More layers have been added to the mystery. A “confidential” February 2010 cable from the U.S. Embassy in Bangkok titled “The Curse of the Blue Diamond,” published by the anti-secrecy WikiLeaks website, reported that “soon after the incident, some wives of Thai elites, particularly police commissioners and generals, were photographed wearing jewelry strongly resembling the stolen Saudi jewels at various official or high-society events.”
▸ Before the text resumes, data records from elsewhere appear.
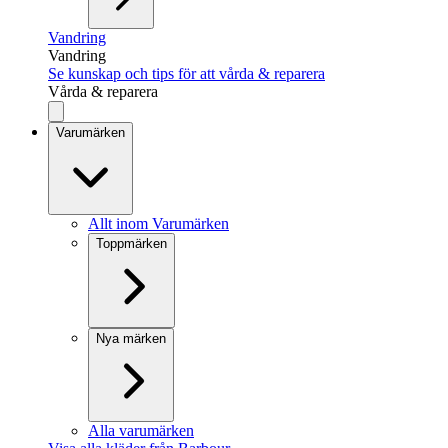
Vandring
Vandring
Se kunskap och tips för att vårda & reparera
Vårda & reparera
Varumärken
Allt inom Varumärken
Toppmärken
Nya märken
Alla varumärken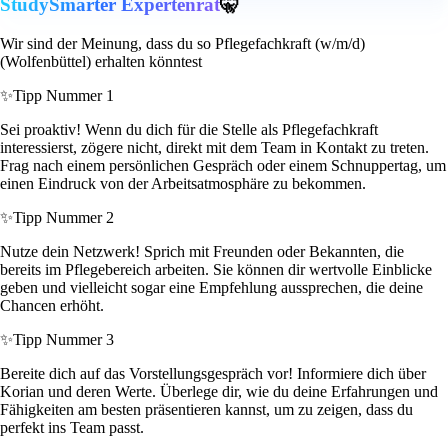
StudySmarter Expertenrat
🤫
Wir sind der Meinung, dass du so Pflegefachkraft (w/m/d)
(Wolfenbüttel) erhalten könntest
✨
Tipp Nummer 1
Sei proaktiv! Wenn du dich für die Stelle als Pflegefachkraft
interessierst, zögere nicht, direkt mit dem Team in Kontakt zu treten.
Frag nach einem persönlichen Gespräch oder einem Schnuppertag, um
einen Eindruck von der Arbeitsatmosphäre zu bekommen.
✨
Tipp Nummer 2
Nutze dein Netzwerk! Sprich mit Freunden oder Bekannten, die
bereits im Pflegebereich arbeiten. Sie können dir wertvolle Einblicke
geben und vielleicht sogar eine Empfehlung aussprechen, die deine
Chancen erhöht.
✨
Tipp Nummer 3
Bereite dich auf das Vorstellungsgespräch vor! Informiere dich über
Korian und deren Werte. Überlege dir, wie du deine Erfahrungen und
Fähigkeiten am besten präsentieren kannst, um zu zeigen, dass du
perfekt ins Team passt.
“The Blue Diamond itself had been spotted several times on the wife of a police general in the 1990s,” the embassy said, but it later disappeared. That cable was sent to the CIA, the National Security Council, U.S. Pacific Command, and U.S. embassies in China, Saudi Arabia and elsewhere.

No evidence has proved definitively that Thai police received any of the missing jewels.

The U.S. Embassy cable said four of the officers convicted in the death of the gem salesman’s wife and teenage son confessed that “the police allegedly kidnapped the family members in order to pressure Santhi to reveal information about what happened to the jewels.” After the jeweler paid, the “police gang” killed his wife and child to cover their tracks.

In 2001, “two judges, one from the Appeals Court and one from the Supreme Court, attempted to extort” hundreds of thousands of dollars from Gen. Chalor, the cable said, apparently to declare him innocent.

The Supreme Court upheld Gen. Chalor’s death sentence for kidnapping and two murders, but he was released several years later.

Others in the gang were acquitted. One officer reportedly died in prison awaiting trial.

In January, a hopeful Mr. Prayuth met with the Saudi crown prince in Riyadh and said relations now “must be better than the last 32 years.”

“Both countries have agreed to fully restore diplomatic ties, including the appointment of ambassadors,” Mr. Prayuth said at the time.

A joint Saudi-Thai statement said Mr. Prayuth “expressed his sincere regrets for the tragic cases that took place in Thailand between 1989-1990.”

Thailand is committed “to providing appropriate security to members of the Royal Embassy of Saudi Arabia in Bangkok,” the statement said.

“We will move on and will not talk about the past anymore,” said Thai Foreign Minister Don Pramudwinai.